My cycling distances increased through the summer in preparation for Mont Tremblant, and I felt pretty comfortable with the routes I’d chosen. Mostly oriented northward, they took me off the beaten path often enough that I felt relatively safe for most of the way and at times the seclusion was downright sublime. It was great riding, punctuated only by the occasional anaerobic chipmunk or indecisive squirrel, and that one time a couple of deer sorely misjudged my rate of descent on a steep grade, nearly swapping me my aerobars for antlers.
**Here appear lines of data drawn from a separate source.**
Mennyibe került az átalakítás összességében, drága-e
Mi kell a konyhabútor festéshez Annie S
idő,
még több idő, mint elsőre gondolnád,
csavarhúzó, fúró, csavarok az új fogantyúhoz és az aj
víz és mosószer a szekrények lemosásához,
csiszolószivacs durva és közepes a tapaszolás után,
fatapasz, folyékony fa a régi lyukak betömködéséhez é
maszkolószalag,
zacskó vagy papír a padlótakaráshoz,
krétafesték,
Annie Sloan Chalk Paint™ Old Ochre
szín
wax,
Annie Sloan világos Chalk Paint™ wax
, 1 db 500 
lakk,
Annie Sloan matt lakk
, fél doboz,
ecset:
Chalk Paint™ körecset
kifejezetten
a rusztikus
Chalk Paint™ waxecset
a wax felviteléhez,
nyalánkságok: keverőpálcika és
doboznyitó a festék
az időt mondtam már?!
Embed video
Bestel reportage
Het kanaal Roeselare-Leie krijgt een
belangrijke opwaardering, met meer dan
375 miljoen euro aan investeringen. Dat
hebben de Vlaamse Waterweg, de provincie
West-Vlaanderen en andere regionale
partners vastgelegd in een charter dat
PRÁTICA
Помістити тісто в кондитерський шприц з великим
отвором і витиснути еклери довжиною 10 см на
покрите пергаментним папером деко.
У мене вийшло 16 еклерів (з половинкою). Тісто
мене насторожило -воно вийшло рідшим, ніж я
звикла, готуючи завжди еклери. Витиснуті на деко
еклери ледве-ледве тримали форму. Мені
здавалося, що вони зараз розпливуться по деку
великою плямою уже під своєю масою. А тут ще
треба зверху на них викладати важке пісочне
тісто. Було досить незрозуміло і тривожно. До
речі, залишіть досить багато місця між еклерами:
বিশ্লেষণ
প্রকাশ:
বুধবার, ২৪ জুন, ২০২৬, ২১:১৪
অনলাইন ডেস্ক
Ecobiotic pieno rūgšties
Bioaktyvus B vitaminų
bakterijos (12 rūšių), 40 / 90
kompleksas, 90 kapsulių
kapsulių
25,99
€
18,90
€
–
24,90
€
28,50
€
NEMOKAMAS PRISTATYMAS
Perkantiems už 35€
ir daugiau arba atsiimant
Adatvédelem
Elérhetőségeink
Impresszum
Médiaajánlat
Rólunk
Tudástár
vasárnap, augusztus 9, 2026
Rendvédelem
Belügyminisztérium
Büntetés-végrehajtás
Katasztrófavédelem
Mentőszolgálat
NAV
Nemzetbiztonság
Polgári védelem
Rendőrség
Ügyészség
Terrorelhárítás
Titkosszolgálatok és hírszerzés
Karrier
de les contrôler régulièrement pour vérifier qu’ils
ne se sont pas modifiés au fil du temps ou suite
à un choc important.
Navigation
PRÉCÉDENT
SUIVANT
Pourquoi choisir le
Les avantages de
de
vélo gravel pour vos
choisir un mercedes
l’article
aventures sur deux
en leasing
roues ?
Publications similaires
On a beautiful Sunday morning in July I zig-zagged through a familiar, old, quaintly mis-aligned rural intersection, and no sooner had I slouched back down into my aero position than a commotion rose up behind me to the right. It was the unmistakeable lilting four-beat contact call of the American goldfinch – what bird watchers have likened to them singing po-ta-to-chip, but this sounded more like a party-sized bag full of potato chips; I looked over and saw what seemed like hundreds of them (goldfinches, not potato chips) taking wing from the low bushes in the narrow strip of land beside me. I laughed out loud, thinking first of how unthreatening their quiet chirps were, then of how – aboard my yellow, black and white bicycle – I might have resembled that eccentric inventor in the film, Fly Away Home, trying to get these tiny geese to imprint me as their father by leading them on a flight. photo by John Benson ibm4381/flickr
Instinctively riding the crazy roller-coaster hard-wired into their brains, the finches collectively resembled a giant yellow, black, and white quilt that had just been ruffled to spread out across some invisible bed beside me. This brief commingling with nature almost took a turn for the worse when the chirping quilt then abruptly tacked diagonally across my bow, so close that I instinctively clamped my mouth shut.
The finches then kicked it up a notch and promptly dropped me, as so many things do…
I hunched back down to work and got back up to speed. As my heart rate and breathing approached the pointy end of my Lactate Threshold, I recognized that while my smile was morphing into a grimace, my facial expression itself hardly changed - a smile is uncannily close to a grimace!
What has this got to do with triathlon, you may ask?
Just think back to every race photo you have ever been in.
If you look past the flushed skin, the head rolling to the side, the clenched fists and cramping muscles, the foamy lips, the sweat glistening and the tears streaming down, there’s actually a smile there. Clearly, on some level, we must really like what we are doing; there are finches flying beside us. They wear no number bibs, personal bests mean nothing to them, but all of us are celebrating the pure and simple gift that is the joy of moving.